WORK TO COMPLETE: What lines in the following entries hold the word "back"? Copy each one.

------

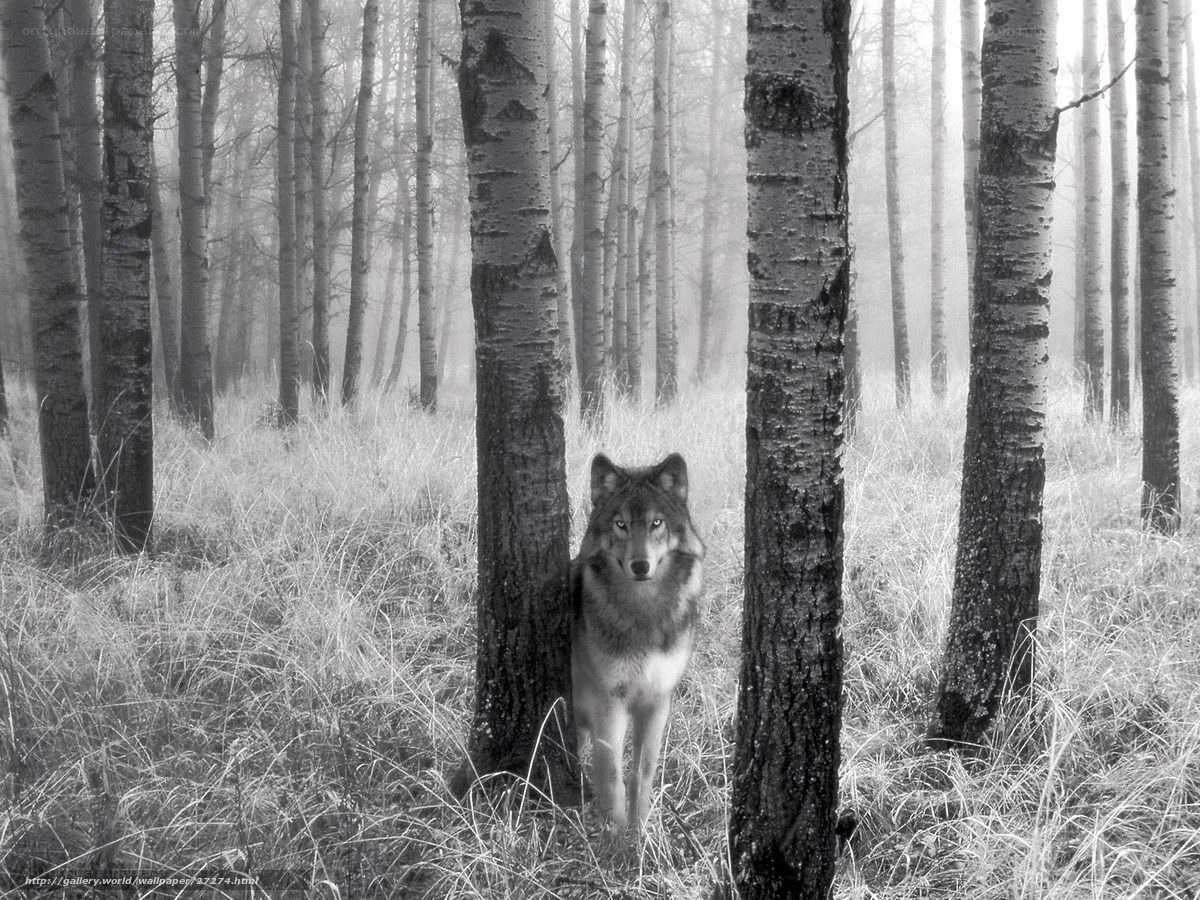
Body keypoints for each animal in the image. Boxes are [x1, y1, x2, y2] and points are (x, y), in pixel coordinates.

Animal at [571, 452, 705, 829]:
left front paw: (641, 829)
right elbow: (611, 774)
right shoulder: (609, 701)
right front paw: (615, 836)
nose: (640, 565)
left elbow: (642, 773)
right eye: (621, 524)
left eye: (656, 523)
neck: (644, 610)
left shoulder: (657, 699)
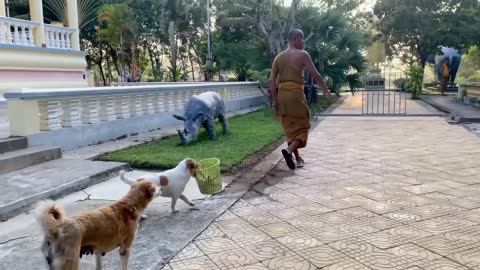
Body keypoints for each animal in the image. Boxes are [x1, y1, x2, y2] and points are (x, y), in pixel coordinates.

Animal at [34, 179, 165, 270]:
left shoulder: (97, 250)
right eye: (155, 186)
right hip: (71, 261)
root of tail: (55, 231)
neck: (129, 204)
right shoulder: (125, 248)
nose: (162, 188)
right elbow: (124, 266)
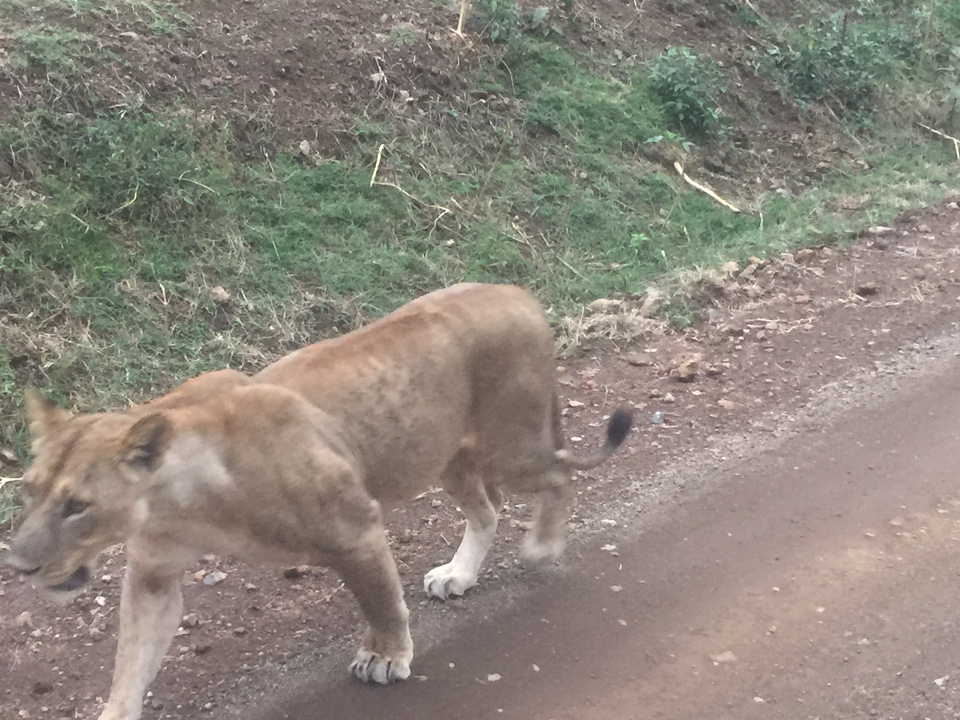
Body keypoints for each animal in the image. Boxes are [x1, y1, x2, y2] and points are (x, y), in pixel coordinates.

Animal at [5, 283, 632, 720]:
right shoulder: (154, 575)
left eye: (77, 505)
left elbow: (380, 601)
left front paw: (385, 657)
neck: (179, 501)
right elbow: (132, 661)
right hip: (444, 455)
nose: (19, 565)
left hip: (511, 444)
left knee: (557, 475)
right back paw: (459, 574)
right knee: (488, 508)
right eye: (30, 491)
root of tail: (519, 294)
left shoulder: (354, 528)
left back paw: (543, 547)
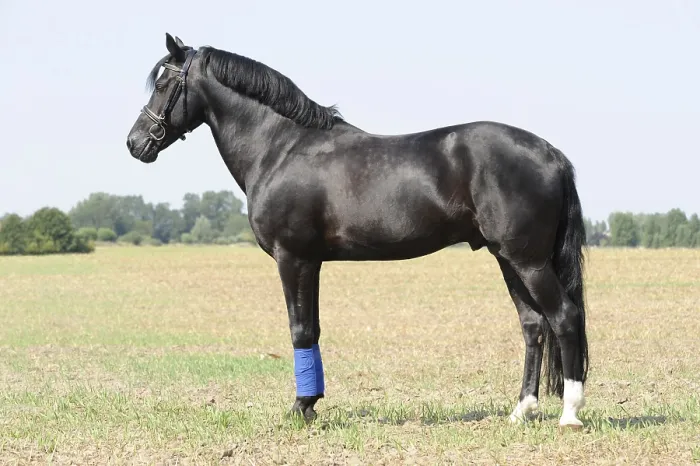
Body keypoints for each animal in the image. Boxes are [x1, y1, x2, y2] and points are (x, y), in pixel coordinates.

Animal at [126, 33, 590, 429]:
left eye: (164, 83)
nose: (135, 143)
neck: (281, 148)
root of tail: (551, 153)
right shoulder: (310, 261)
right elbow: (311, 329)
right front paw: (310, 404)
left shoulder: (293, 258)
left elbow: (300, 330)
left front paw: (301, 407)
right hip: (507, 258)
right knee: (533, 325)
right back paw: (522, 411)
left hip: (528, 261)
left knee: (564, 317)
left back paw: (569, 414)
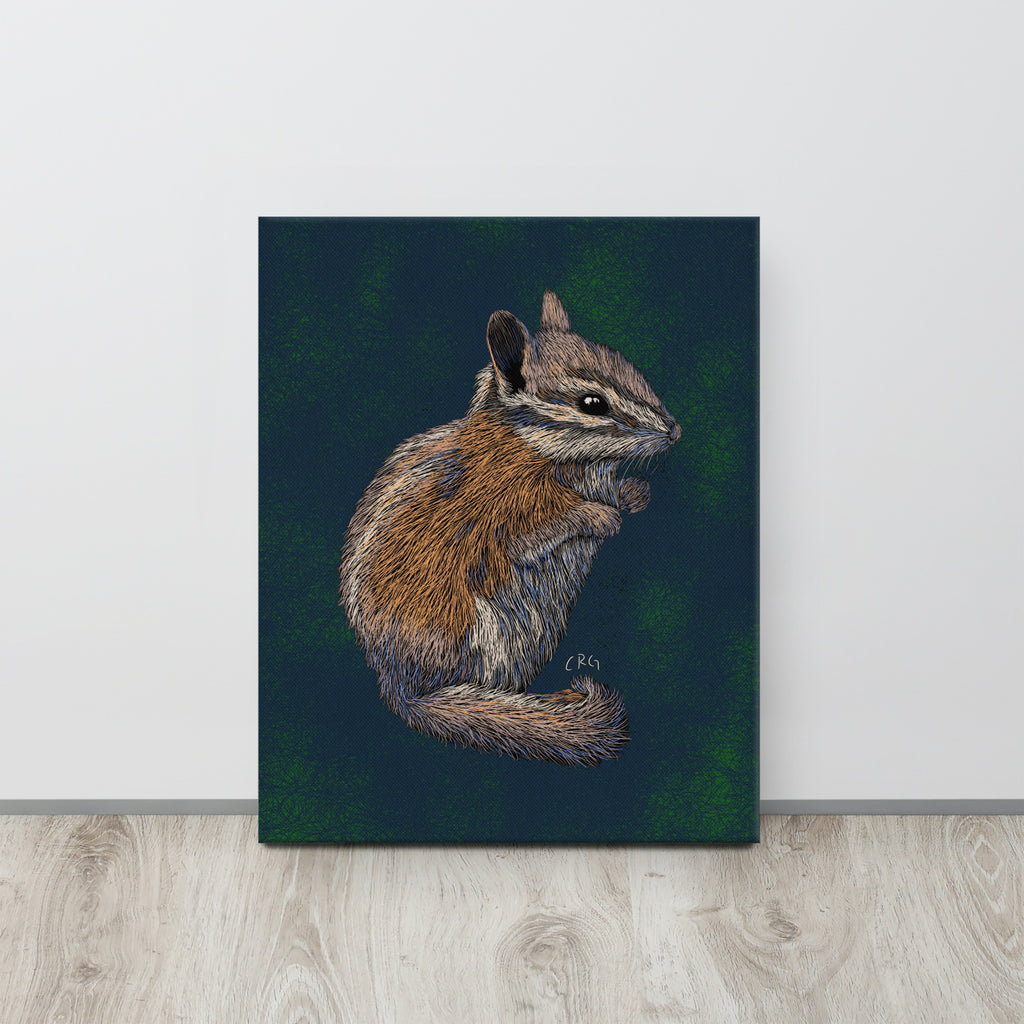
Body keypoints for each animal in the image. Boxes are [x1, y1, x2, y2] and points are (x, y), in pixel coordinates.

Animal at [338, 290, 681, 766]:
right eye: (592, 403)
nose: (675, 431)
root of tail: (402, 687)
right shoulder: (504, 516)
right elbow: (536, 533)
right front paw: (599, 516)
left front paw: (634, 494)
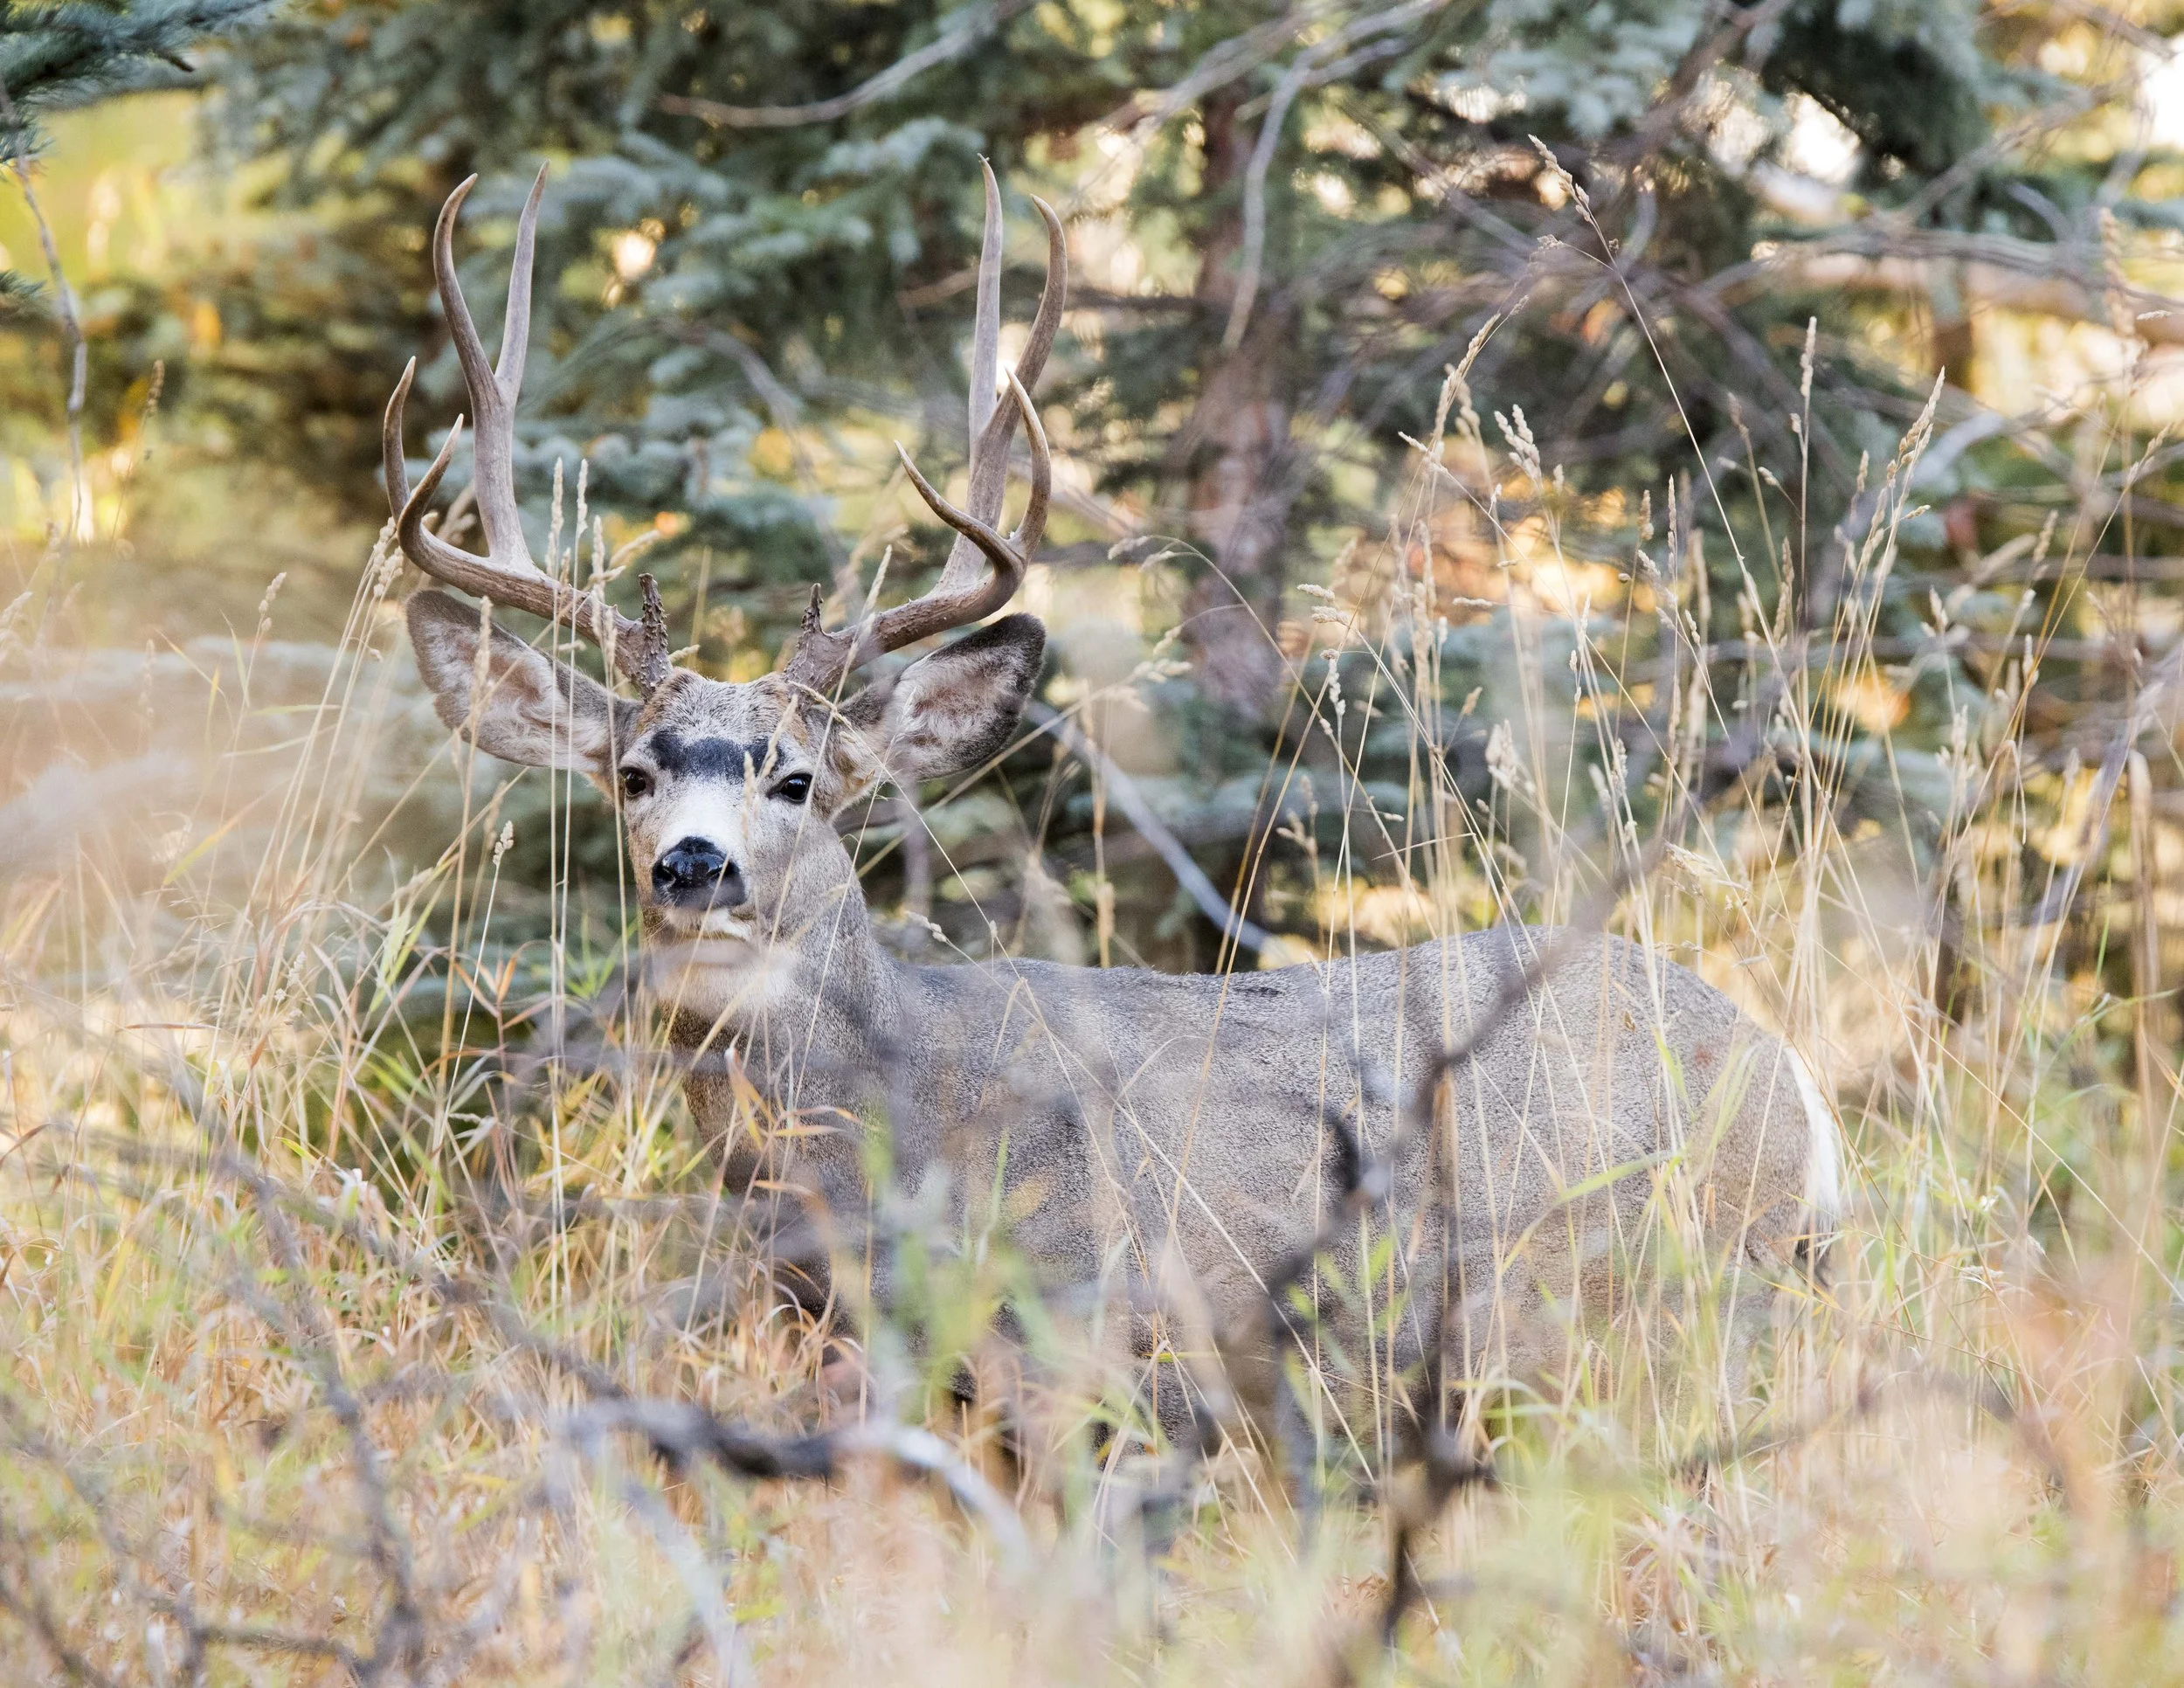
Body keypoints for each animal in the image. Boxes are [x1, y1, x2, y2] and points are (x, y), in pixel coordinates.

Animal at [382, 164, 1843, 1471]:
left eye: (796, 778)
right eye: (631, 773)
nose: (695, 866)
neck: (895, 1135)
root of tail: (1799, 1082)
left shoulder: (1118, 1342)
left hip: (1697, 1298)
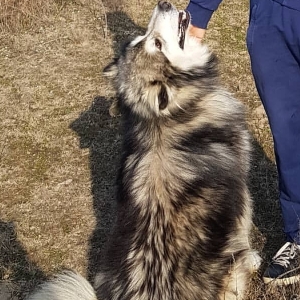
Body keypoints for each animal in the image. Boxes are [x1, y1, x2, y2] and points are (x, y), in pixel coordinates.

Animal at [27, 1, 260, 298]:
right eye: (157, 43)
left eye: (146, 40)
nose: (164, 4)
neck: (164, 118)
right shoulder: (241, 190)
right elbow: (244, 224)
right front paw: (253, 257)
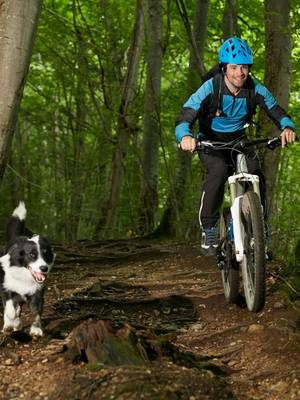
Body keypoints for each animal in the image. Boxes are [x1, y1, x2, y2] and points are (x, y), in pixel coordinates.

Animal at [0, 202, 54, 336]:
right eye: (32, 255)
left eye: (46, 254)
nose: (44, 268)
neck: (24, 275)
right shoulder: (6, 287)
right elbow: (10, 309)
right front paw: (12, 323)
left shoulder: (37, 292)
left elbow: (36, 312)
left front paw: (36, 330)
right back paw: (9, 325)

------

TASK SOLUTION:
right back paw: (459, 574)
left back paw: (543, 547)
right back paw: (522, 411)
left back paw: (569, 414)
right back paw: (9, 325)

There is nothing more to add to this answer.